Bryn Mawr Classical Review 2006.08.36
Olson on Nardelli on Olson on Bernabe. Response to 2006.07.36
Response by S. Douglas Olson, University of Minnesota (email@example.com)
Several weeks ago, Jean-Fabrice Nardelli published in this journal (2006.07.36) a supposed response to my review of A. Bernabé's Poetae Epici Graeci II.1 (2006.07.27) which was in fact an extended, vicious personal attack on me and my academic work. Nardelli accuses me, inter alia, of "ranting" and "fuming;" describes me as chalcenteric, arrogant, patronizing and gratuitously reckless; characterizes my reviews as reeking of venom and as universally "bitter in the extreme;" denounces my commentaries as second-rate; and so on and so forth. What he signally fails to do is engage with, much less offer any substantial, thoughtful reply to my detailed criticisms of Bernabé's edition of the Orphic fragments, beyond insisting that authors of scholarly works containing large numbers of primary and secondary references are under only a limited obligation to ensure that those references are correct. On this matter, I refer him to the APA's Statement on Professional Ethics, which notes specifically (Section III, first paragraph) that classicists are ethically obliged to offer "accurate citations to help readers assess evidence." It would serve no purpose for me to respond to Nardelli's other remarks, except to say that I imagine he now regrets them -- and the alacrity with which they were published in BMCR. Instead, I would like to reflect briefly on why we as scholars disown ad hominem argumentation, and on the obligation of editors to refuse to publish such material when it is presented to them.

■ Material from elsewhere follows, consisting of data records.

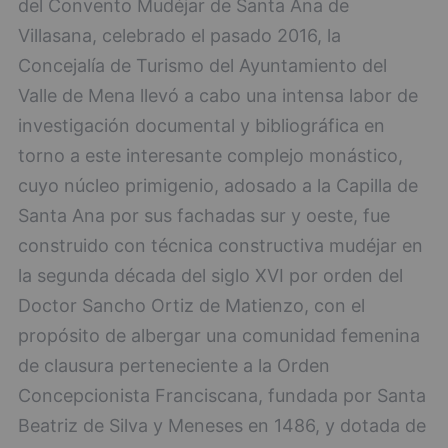
del Convento Mudéjar de Santa Ana de
Villasana, celebrado el pasado 2016, la
Concejalía de Turismo del Ayuntamiento del
Valle de Mena llevó a cabo una intensa labor de
investigación documental y bibliográfica en
torno a este interesante complejo monástico,
cuyo núcleo primigenio, adosado a la Capilla de
Santa Ana por sus fachadas sur y oeste, fue
construido con técnica constructiva mudéjar en
la segunda década del siglo XVI por orden del
Doctor Sancho Ortiz de Matienzo, con el
propósito de albergar una comunidad femenina
de clausura perteneciente a la Orden
Concepcionista Franciscana, fundada por Santa
Beatriz de Silva y Meneses en 1486, y dotada de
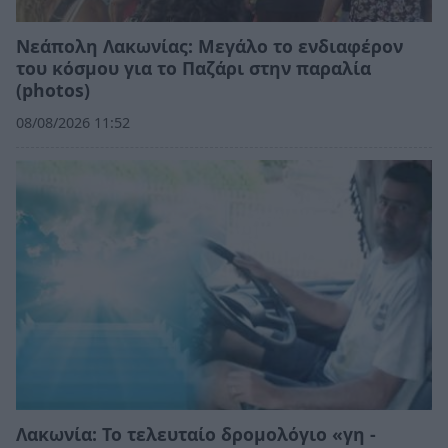
Νεάπολη Λακωνίας: Μεγάλο το ενδιαφέρον
του κόσμου για το Παζάρι στην παραλία
(photos)
08/08/2026 11:52
Λακωνία: Το τελευταίο δρομολόγιο «γη -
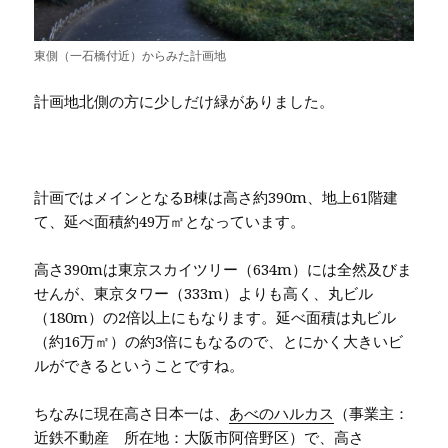
東側（一石橋付近）からみた計画地
計画地北側の方に少しだけ緑がありました。
計画ではメインとなるB棟は高さ約390m、地上61階建
て、延べ面積約49万㎡となっています。
高さ390mは東京スカイツリー（634m）には全然及びま
せんが、東京タワー（333m）よりも高く、丸ビル
（180m）の2倍以上にもなります。延べ面積は丸ビル
（約16万㎡）の約3倍にもなるので、とにかく大きいビ
ルができるということですね。
ちなみに現在高さ日本一は、
あべのハルカス
（事業主：
近鉄不動産 所在地：大阪市阿倍野区）で、高さ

I have no quarrel with Bernabé, whose work I greatly admire (as my review made clear), and I doubt he believes that he now has a quarrel with me. All the same, arguments -- even heated arguments -- on matters of intellectual substance are well within the recognized rules of the academic game. Scholars disagree, often at length and sometimes repeatedly over many years; and this is generally best interpreted as an index of our commitment to our common subject and of our shared belief that dialogue and debate advance understanding. Ad hominem argumentation, on the other hand, is a diversionary tactic, designed to distract from the weakness of one's own case by focussing on the supposed moral or personal failings of the opponent. It does not advance discussion of the point at hand; has a poisonous effect on academic discourse generally (particularly when sanctioned, explicitly or implicitly, by individuals in authority); and in the long run makes those who engage in or encourage it look foolish, vicious, or both. Ad hominem argumentation is accordingly regarded as an intellectual embarrassment: we as a community of scholars do not behave this way, and we discourage others in the larger world from doing so as well.
The larger question here thus has to do with editorial responsibility. Even in an age of electronic publication -- perhaps more so now -- editors exercise a vital gate-keeping function, and the responsibilities of the office include an obligation to decline to publish ugly and irrelevant personal assaults masquerading as academic discussion. One might have expected the corrosive effects of allowing this sort of thing to go on to be particularly apparent to the editors of a review journal. In the last analysis, the book review process depends on a willingness to tell what one takes to be the truth. But what sensible individual would say anything negative about a book, if he or she had reason to expect that the result might be a long, vituperative attack on his or her character and accomplishments -- published, to make matters even more unfortunate and absurd, by a third party, and in the same journal? Permitting, and thus encouraging, such behavior, including in the name of "open discussion" and the like, does a substantial disservice to the field and marks an embarrassing failure of editorial judgment.
That Nardelli felt the need to inject himself into a non-existent quarrel between Bernabé and myself, and to attack me and my work in a nasty and misleading fashion, was unfortunate. That the editors of BMCR opted to publish his "response," on the other hand, represents something far worse: a serious abdication of their professional responsibility, which deserves to be publicly described as such.